Marble bust of Aristotle. Roman copy after a Greek bronze original by Lysippus c. 330 BC. The alabaster mantle is modern.
The Royal Society of Chemistry is offering a £1,000 prize to anyone who can crack this age-old ice puzzle.Here we are two thousand years after Aristotle and we are still looking for answer to the question: Why does hot water freeze faster than cold?
Know as the Mpemba effect, The Royal Society of Chemistry has decided enough is enough. In an attempt to solve the problem once and for all they are asking the public to come up with a convincing explanation. The person with a convincing solution to the problem of, “why does hot water freeze faster than cold” will win a cash reward of £1000 for their answer.

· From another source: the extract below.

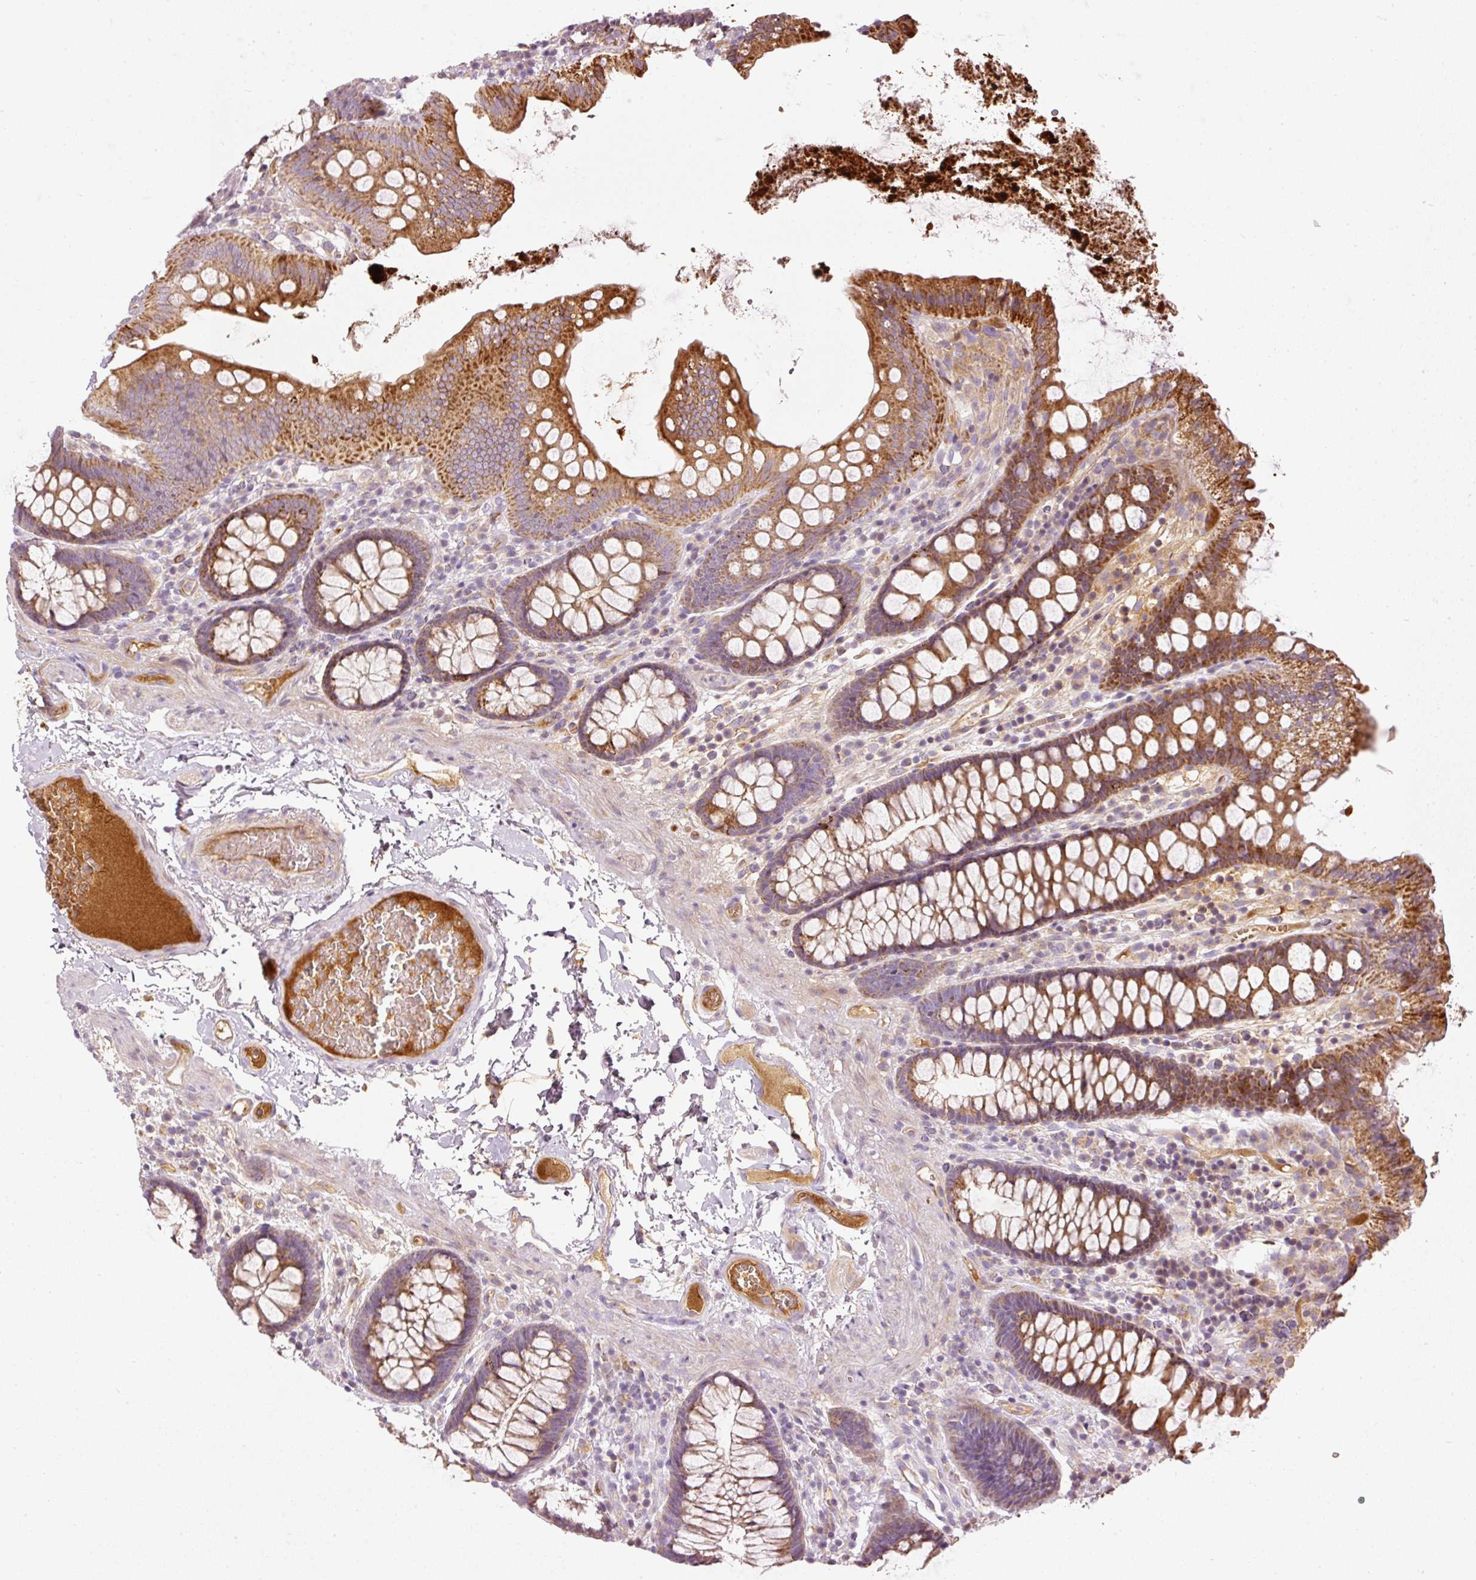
{"staining": {"intensity": "moderate", "quantity": ">75%", "location": "cytoplasmic/membranous"}, "tissue": "colon", "cell_type": "Endothelial cells", "image_type": "normal", "snomed": [{"axis": "morphology", "description": "Normal tissue, NOS"}, {"axis": "topography", "description": "Colon"}], "caption": "High-power microscopy captured an immunohistochemistry (IHC) photomicrograph of normal colon, revealing moderate cytoplasmic/membranous staining in about >75% of endothelial cells. The protein of interest is shown in brown color, while the nuclei are stained blue.", "gene": "SERPING1", "patient": {"sex": "male", "age": 84}}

The Royal Society of Chemistry are asking anyone who thinks they can crack this age-old ice puzzle to go to the Hermes website, where they can submit their theory.
The deadline for public entries is 30 July 2012, because hard on the public’s heels will be a bunch of the world’s acutest postgraduate scientists who, sponsored by the Royal Society of Chemistry, will be attacking the same problem while locked in a posh hotel in Windsor Great Park during the first week of the Olympic Games.